6. Compromissos ambientais obrigatórios

  • Produtos beneficiados pelo acordo não poderão estar ligados a desmatamento ilegal;

  • Cláusulas ambientais são vinculantes;

  • Possibilidade de suspensão do acordo em caso de violação do Acordo de Paris.

7. Regras sanitárias continuam rigorosas

  • UE não flexibiliza padrões sanitários e fitossanitários.

  • Produtos importados seguirão regras rígidas de segurança alimentar.

8. Comércio de serviços e investimentos

>>Redução de discriminação regulatória a investidores estrangeiros.

>>Avanços em setores como:

  • Serviços financeiros;

  • Telecomunicações;

  • Transporte;

  • Serviços empresariais.

9. Compras públicas

  • Empresas do Mercosul poderão disputar licitações públicas na UE;

  • Regras mais transparentes e previsíveis.
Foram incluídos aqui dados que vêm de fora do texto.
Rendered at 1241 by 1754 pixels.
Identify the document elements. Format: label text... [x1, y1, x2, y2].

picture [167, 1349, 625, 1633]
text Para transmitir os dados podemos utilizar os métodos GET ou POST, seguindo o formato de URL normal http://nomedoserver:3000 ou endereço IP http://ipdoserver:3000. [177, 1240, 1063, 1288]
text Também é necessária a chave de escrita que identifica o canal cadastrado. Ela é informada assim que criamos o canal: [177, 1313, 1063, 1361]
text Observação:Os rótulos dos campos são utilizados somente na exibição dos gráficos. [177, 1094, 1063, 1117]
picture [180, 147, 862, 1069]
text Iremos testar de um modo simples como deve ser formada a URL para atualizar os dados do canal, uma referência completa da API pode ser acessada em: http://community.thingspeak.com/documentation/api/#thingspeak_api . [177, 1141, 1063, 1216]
10. Proteção à propriedade intelectual

  • Reconhecimento de cerca de 350 indicações geográficas europeias;

  • Regras claras sobre marcas, patentes e direitos autorais.

11. Pequenas e médias empresas (PMEs)

  • Capítulo específico para PMEs;

  • Medidas de facilitação aduaneira e acesso à informação;

  • Redução de custos e burocracia para pequenos exportadores.

12. Impacto para o Brasil

  • Potencial de aumento das exportações, especialmente do agro e da indústria;

  • Maior integração a cadeias globais de valor;

  • Possível atração de investimentos estrangeiros no médio e longo prazo.

13. Próximos passos

  • Assinatura prevista para 17 de janeiro, no Paraguai;

  • Aprovação pelo Parlamento Europeu;

  • Ratificação nos Congressos do Brasil, Argentina, Paraguai e Uruguai;

  • Entrada em vigor apenas após conclusão de todos os trâmites;

  • Acordos que extrapolam política comercial precisam ser aprovados pelos parlamentos de cada país.